WHAT YOU HAVE TO DO:
Reproduce the records below word for word, from their first line through the line that contains "scientific name: Stereum complicatum".

DATA LINES:
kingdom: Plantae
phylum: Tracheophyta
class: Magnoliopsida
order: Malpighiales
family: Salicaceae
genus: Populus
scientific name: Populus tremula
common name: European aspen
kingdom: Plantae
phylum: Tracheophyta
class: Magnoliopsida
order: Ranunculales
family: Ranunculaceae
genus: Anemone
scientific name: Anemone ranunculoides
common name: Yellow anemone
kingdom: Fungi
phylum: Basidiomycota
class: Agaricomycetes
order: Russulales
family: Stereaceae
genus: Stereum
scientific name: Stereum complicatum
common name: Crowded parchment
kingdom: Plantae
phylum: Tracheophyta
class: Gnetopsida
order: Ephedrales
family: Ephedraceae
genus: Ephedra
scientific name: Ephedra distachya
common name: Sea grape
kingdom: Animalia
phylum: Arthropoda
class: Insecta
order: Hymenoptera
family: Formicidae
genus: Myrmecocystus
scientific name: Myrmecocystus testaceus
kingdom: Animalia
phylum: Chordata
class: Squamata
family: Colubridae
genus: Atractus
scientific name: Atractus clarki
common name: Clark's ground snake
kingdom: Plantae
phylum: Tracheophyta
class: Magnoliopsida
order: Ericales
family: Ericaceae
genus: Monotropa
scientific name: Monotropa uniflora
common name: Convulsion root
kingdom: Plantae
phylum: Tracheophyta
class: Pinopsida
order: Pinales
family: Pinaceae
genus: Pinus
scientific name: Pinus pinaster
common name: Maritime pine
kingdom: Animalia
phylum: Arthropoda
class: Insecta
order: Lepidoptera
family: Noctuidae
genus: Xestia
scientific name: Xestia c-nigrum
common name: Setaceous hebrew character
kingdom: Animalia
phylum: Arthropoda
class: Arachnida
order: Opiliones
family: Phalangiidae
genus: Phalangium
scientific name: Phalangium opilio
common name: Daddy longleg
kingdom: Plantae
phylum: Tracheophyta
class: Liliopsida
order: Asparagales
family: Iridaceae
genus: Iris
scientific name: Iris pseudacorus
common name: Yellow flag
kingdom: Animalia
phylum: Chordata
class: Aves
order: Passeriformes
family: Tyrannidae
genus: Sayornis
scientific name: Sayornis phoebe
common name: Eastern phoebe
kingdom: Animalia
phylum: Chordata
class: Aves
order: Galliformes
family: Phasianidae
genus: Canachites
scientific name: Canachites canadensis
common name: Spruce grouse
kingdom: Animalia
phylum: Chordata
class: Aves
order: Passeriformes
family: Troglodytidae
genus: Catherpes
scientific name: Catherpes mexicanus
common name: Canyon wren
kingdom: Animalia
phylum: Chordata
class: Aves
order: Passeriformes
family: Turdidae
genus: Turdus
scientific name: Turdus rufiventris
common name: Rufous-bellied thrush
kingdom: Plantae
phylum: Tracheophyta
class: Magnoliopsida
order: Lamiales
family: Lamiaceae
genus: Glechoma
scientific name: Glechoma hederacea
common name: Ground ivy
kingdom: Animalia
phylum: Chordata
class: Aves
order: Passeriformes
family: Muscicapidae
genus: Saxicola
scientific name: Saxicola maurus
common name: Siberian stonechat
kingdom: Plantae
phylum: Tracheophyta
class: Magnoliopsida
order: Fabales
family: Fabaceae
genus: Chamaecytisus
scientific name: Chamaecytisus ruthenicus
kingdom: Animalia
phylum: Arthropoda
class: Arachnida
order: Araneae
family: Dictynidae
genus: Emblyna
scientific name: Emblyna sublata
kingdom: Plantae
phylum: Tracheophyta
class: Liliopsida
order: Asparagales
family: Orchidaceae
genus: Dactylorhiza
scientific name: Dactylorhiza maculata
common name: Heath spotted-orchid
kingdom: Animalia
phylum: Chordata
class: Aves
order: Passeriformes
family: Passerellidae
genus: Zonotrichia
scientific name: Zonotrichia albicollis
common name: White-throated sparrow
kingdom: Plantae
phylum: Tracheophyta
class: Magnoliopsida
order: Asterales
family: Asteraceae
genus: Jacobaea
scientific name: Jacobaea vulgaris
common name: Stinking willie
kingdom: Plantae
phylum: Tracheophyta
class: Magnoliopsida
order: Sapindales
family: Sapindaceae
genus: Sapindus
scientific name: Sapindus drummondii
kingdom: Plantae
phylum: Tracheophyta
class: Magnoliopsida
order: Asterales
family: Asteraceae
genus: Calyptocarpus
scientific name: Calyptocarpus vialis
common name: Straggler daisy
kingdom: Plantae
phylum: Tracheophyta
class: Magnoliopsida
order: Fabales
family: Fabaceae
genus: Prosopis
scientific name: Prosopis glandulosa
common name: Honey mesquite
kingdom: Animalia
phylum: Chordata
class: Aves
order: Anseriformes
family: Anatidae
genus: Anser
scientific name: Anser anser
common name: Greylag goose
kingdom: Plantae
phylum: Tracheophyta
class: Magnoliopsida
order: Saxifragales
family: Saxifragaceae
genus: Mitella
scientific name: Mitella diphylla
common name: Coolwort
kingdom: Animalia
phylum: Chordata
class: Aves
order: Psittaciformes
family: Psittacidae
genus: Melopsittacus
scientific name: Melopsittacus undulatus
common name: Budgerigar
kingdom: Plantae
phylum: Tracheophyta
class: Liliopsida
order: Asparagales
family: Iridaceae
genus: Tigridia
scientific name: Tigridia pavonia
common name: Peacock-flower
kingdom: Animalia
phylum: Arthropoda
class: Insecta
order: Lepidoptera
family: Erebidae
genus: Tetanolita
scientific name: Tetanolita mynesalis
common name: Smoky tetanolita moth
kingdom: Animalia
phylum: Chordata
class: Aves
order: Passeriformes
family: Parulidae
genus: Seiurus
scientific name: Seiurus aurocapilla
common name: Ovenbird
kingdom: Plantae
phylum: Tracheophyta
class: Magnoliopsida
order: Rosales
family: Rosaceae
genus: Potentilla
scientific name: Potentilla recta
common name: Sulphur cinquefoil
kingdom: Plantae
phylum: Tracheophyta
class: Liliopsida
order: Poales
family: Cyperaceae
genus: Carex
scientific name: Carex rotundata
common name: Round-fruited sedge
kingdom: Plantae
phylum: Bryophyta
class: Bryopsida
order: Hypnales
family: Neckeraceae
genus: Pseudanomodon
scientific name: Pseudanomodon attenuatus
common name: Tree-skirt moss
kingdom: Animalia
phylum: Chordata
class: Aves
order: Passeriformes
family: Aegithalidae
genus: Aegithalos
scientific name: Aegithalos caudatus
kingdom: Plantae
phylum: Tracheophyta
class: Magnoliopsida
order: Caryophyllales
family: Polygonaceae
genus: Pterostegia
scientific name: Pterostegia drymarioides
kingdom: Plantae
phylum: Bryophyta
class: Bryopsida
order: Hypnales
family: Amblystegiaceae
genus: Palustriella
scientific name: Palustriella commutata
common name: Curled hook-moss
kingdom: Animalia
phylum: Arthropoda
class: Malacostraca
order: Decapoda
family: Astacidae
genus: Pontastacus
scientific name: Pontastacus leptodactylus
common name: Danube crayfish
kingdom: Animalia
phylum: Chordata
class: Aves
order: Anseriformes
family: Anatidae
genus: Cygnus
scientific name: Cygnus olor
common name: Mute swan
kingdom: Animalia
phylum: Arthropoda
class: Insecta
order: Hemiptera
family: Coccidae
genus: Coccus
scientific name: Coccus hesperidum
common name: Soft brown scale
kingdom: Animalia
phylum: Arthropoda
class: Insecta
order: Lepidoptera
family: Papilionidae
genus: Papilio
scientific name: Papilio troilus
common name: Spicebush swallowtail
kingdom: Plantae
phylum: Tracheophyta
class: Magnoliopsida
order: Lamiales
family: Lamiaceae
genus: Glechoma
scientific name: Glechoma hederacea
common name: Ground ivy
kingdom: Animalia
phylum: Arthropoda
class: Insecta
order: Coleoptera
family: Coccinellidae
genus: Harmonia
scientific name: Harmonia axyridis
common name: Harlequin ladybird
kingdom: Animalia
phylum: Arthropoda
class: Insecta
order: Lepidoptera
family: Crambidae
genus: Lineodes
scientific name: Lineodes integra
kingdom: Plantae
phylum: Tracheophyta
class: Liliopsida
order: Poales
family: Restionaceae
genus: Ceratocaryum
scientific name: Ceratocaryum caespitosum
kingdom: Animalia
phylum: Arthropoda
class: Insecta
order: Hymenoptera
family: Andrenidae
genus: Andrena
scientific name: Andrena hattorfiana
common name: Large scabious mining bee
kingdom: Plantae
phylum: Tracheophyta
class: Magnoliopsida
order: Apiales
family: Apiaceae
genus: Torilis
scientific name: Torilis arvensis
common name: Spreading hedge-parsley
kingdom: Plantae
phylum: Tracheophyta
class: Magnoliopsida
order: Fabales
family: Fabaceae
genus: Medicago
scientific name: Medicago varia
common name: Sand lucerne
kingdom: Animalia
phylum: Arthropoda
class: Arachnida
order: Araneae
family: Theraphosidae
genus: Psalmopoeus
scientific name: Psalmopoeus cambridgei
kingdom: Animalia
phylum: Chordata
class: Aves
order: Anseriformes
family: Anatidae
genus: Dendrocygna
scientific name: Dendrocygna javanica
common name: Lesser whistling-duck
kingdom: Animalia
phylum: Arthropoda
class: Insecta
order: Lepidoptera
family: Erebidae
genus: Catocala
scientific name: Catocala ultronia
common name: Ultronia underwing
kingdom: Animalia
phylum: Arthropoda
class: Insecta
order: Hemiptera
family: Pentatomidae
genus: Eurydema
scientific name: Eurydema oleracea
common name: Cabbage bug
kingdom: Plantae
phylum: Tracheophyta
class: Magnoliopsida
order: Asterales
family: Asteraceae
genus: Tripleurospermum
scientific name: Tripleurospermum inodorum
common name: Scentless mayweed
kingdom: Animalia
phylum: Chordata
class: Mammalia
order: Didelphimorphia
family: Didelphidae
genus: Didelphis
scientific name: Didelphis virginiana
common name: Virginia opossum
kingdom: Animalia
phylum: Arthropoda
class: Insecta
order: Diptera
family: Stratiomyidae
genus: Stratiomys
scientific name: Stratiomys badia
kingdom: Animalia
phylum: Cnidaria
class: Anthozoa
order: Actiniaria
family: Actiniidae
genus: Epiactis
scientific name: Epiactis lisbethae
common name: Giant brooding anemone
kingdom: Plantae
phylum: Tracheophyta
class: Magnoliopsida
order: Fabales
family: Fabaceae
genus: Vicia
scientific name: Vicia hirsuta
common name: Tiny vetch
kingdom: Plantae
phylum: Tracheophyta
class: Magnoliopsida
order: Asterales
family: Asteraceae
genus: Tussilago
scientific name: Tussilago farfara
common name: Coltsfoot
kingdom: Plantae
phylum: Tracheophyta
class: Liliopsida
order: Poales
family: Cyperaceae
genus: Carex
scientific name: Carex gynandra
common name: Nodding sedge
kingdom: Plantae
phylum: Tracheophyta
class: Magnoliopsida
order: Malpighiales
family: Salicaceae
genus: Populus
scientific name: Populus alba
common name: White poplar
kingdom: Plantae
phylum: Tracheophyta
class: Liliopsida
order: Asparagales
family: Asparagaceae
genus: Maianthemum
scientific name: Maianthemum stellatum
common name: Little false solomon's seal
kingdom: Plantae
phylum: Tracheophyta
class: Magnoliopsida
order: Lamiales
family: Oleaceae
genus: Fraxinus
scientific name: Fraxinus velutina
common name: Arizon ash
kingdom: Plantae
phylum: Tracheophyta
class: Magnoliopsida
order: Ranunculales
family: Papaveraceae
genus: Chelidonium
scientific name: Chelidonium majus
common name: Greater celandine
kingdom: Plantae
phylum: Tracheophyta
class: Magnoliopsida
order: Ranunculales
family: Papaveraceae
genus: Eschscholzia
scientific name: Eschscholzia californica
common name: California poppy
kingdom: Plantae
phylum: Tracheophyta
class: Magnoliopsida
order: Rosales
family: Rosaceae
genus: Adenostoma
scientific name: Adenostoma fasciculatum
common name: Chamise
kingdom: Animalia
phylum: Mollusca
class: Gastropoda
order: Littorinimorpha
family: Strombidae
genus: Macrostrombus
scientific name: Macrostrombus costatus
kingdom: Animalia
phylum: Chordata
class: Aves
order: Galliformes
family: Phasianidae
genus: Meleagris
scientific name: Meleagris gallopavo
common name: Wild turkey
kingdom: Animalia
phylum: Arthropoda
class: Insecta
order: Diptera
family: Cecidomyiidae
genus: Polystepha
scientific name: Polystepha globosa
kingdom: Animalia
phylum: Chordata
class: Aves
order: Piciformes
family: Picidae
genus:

EXERCISE ANSWER:
kingdom: Plantae
phylum: Tracheophyta
class: Magnoliopsida
order: Malpighiales
family: Salicaceae
genus: Populus
scientific name: Populus tremula
common name: European aspen
kingdom: Plantae
phylum: Tracheophyta
class: Magnoliopsida
order: Ranunculales
family: Ranunculaceae
genus: Anemone
scientific name: Anemone ranunculoides
common name: Yellow anemone
kingdom: Fungi
phylum: Basidiomycota
class: Agaricomycetes
order: Russulales
family: Stereaceae
genus: Stereum
scientific name: Stereum complicatum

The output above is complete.